Response by poster: No, these are not debts incurred during our marriage. Our marriage was dissolved in 1993, and I've had zero financial dealings with him since. All of our consumer debt was paid for by the sale of our house, and I've checked my credit reports regularly to assure that everything on the accounts is mine. (Further complicating the issue; his brother had a wife with the same first name as there were two of us with that name floating around at one point.)

On the site you linked, they mention one of the companies that I've gotten calls from: MRS Associates, but they seemed fairly reasonable when I said "Look, divorced him 15 years ago, be glad to send you a copy of the decree if you want to send me a letter saying that you're attempting to collect his debts from me." They said they'd remove my phone number. We'll see if it actually happens or not.

Some other agencies have not been as cooperative. One guy from West Management actually yelled at me and said I was hiding assets and that they were going to put a lien on my house and force judgment, and yadda yadda yadda. I said that I was pretty cognizant of credit law, and that the next time I saw their number come up, I would be recording the conversation and if they tried anything that blatantly illegal again, I would file a complaint with the state attorney general.

It's been a real pain in the patoot, and unbelievably stressful. I get calls at all hours, on my land line and cell line. Now when my phone rings, my first response isn't "Whee, someone loves me", it's "Oh fuck, what now?" It's a nightmare.
posted by dejah420 at 8:35 AM on February 9, 2008

Response by poster: (Erm, my response response was to Frank...) Thanks for the other links gang. I've filed a complaint with the FTC about a couple of the more egregious agencies, but it hasn't made a difference, they're still calling.

I reckon I may have to lawyer up and start filing lawsuits.
posted by dejah420 at 8:41 AM on February 9, 2008

Just to take a different, and decidedly vindictive and passive-aggressive approach:

Have you considered trying to find out where this guy is, and happily providing contact information to these collectors?
posted by Rykey at 10:37 AM on February 9, 2008 [1 favorite]

Don't give them any information at all. However bad your ex is, he can't be half as bad as the collection agencies. Giving them any information just encourages them. Continue to fight!
posted by jeffamaphone at 12:49 PM on February 9, 2008

Best answer: If the phone is the only medium used for harrassment, you could install this callerid filter, which only allows calls with callerid numbers you approve - otherwise calls go to voicemail or are ignored, your choice. This service will filter your incoming cellphone calls. Another way of taking control of incoming calls is to use a service like GrandCentral; instead of a filter box and a separate filtering service, you would get new unlisted numbers for your landline and cellphone and then give out one number provided by GrandCanyon, which forwards calls and uses only one voicemailbox for all phones. It's more trouble to set up but in the long run gives you the most control, and it's free for now.
posted by conrad53 at 1:45 PM on February 9, 2008 [2 favorites]

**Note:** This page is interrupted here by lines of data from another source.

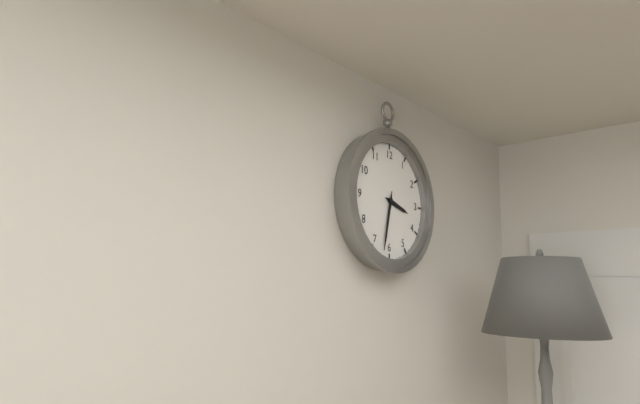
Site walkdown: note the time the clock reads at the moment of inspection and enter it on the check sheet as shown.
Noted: 3:32
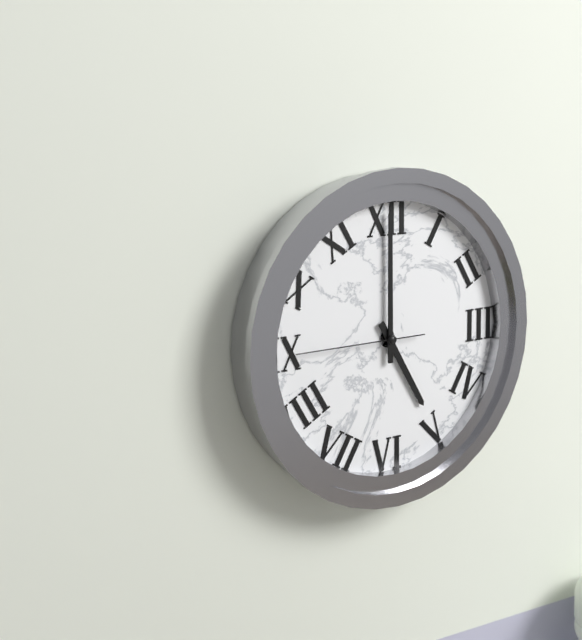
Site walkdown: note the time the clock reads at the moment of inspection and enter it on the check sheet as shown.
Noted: 5:00:45
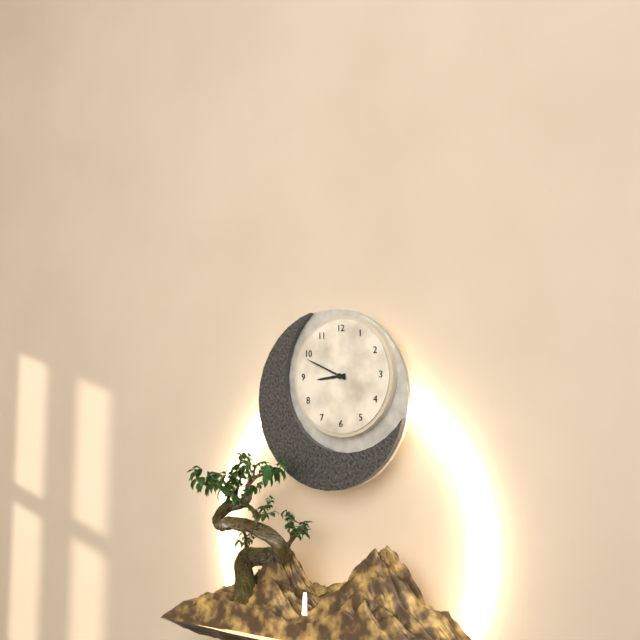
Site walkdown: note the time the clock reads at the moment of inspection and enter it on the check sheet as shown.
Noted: 8:49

If all else fails: small claims court. I don't know the particulars, but from what I do know, if he doesn't show up despite summoning, you win.
posted by koeselitz at 5:34 PM on February 9, 2008

Not helpful, but:

He cheated on a gal who says cool stuff like "flagrante delicto"? What an idiot.
posted by obiwanwasabi at 6:02 PM on February 9, 2008 [4 favorites]

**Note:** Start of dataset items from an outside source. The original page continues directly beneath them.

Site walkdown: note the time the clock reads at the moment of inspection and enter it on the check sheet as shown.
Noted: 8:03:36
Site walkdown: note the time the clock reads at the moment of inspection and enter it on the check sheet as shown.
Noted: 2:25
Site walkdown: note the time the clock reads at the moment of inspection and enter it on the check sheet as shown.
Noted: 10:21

Response by poster: jeffamaphone said: Don't give them any information at all. However bad your ex is, he can't be half as bad as the collection agencies. Giving them any information just encourages them. Continue to fight!

Yeah, they are pretty evil, and 15 years has done a lot to alleviate the need for revenge for my teenage marriage. ;) I'm more annoyed at the agencies than I am the ex. I know how agencies work, and they'll contact anyone even vaguely connected to the debtor. It's them I want to stop. As to the ex, I just feel bad for him that he's found himself in a position where debt collectors are hounding him.